The big question is how long and how deep will the sell off be? Wish I knew. I listened to an hour presentation yesterday by Bob Doll, Chief Investment Officer of Blackrock, who was coherent and logical, as he always is, and made a good case for 2010 being a positive year for equities. I can't fault his logic, but my stomach thinks otherwise. He gets paid better than me, has better data at his disposal, and has spent more time thinking through various scenarios, but if he is right, it will be one helluva roller coaster ride getting there. He named all the headwinds that we will face, but thought that massive stimulus and inventory rebuilding will lead stocks higher. It could happen, but I don't think it will.
In a nutshell, you don't need inventory if people don't buy. Sales tax receipts say the consumer isn't buying. Business won't replenish inventory, again, unless the consumer starts to step up and feel better. That won't happen without a much more robust job market. That appears years away. All of the bailouts,stimulus and jobs spending has spooked the public and ultimately it will spook the bond market. Visions of the future are presented daily from Greece, Iceland, Ireland, Portugal, and Spain. These evolving problems will translate into higher US interest rates and compete with equities. Higher bond yields mean that equities will need higher earnings yields, the inverse of the P/E, and earnings will not grow enough to compensate for declining P/Es.

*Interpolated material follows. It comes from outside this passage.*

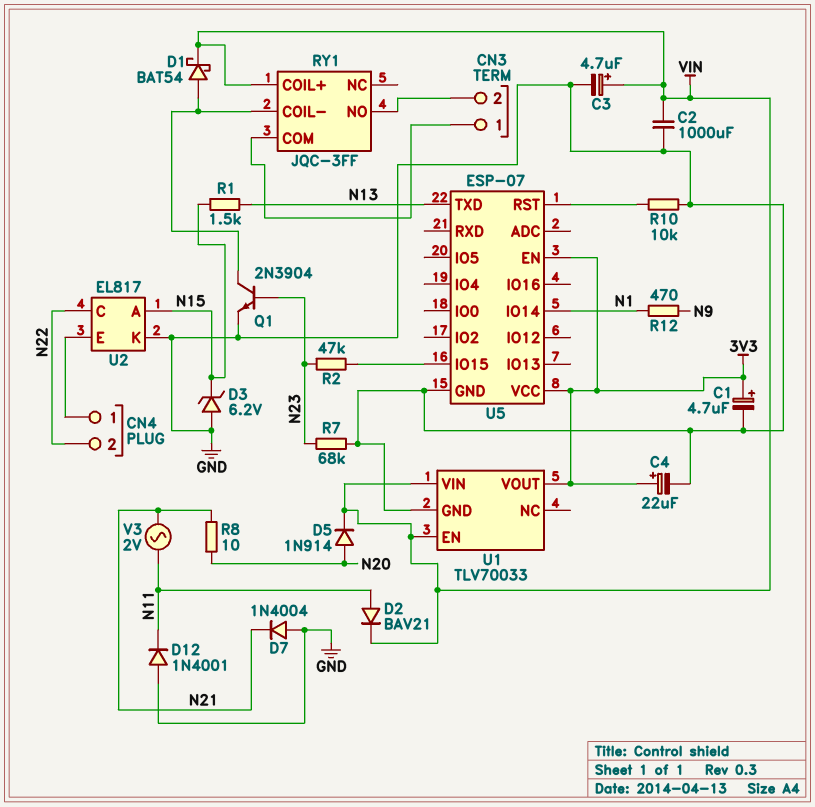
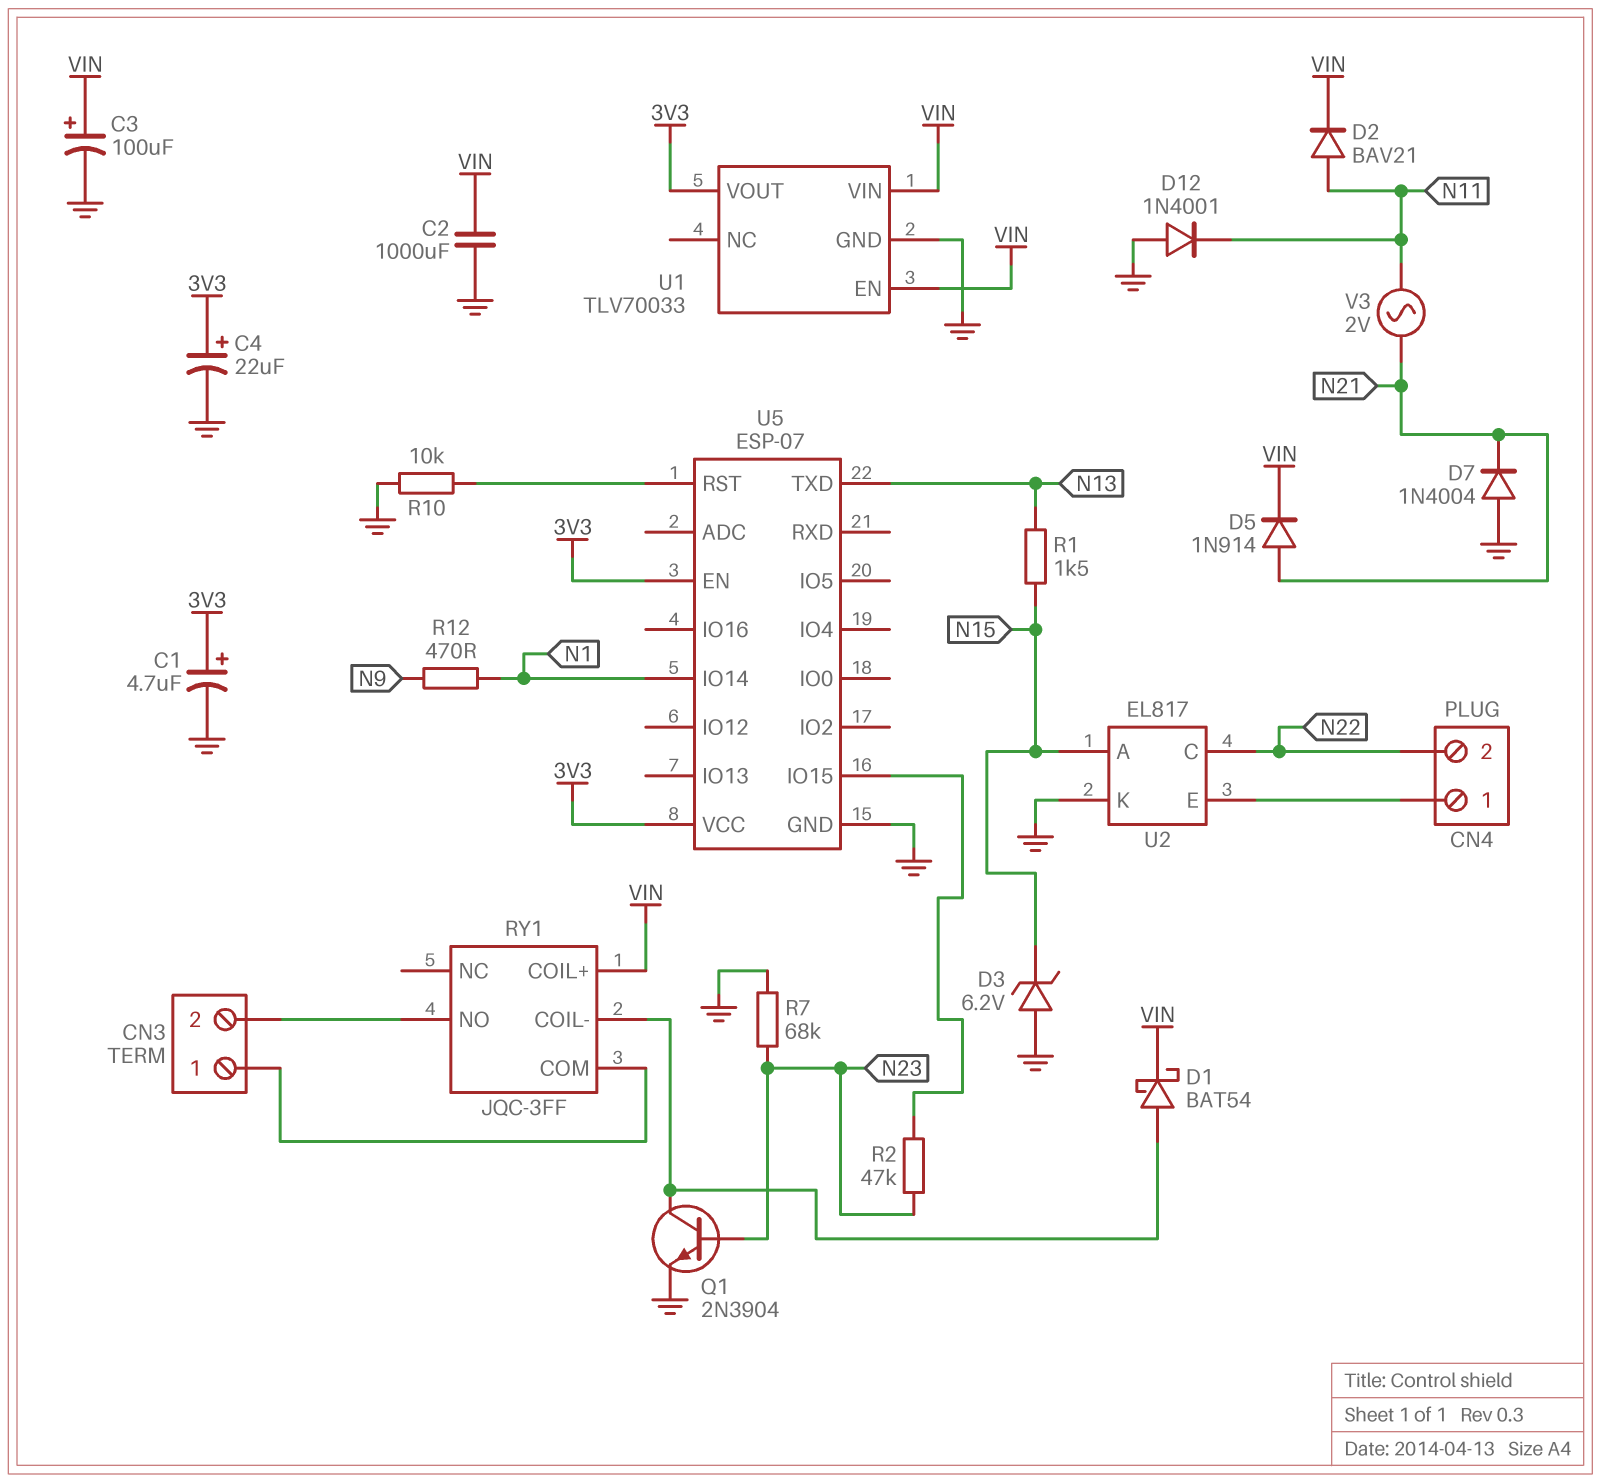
C3: 4.7uF (plus VIN, minus GND) -> 100uF (plus VIN, minus GND)
D5: diode 1N914 (A N20, K VIN) -> diode 1N914 (A N21, K VIN)
R8: 10 (N20, N21) -> none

I have no confidence in Obama being a positive in our recovery. He's ideologically opposed to being business friendly. Therefore, I don't think the consumer, nor business, is going to start gaining confidence and our economy will remain weak. China and Brazil will not grow at levels to ignite our economy. The only potential bright spot for 2010 is the same one i identified last year and that is M&A as solvent companies need to grow somehow and when organic growth isn't available, you do acquisitions. Lazard remains the purest play in M&A and is huge in restructurings which we will see lots of as the world sputters.
Mr. President, for popularity purposes, you need to be seen more with dogs. I like dogs, especially little white dogs.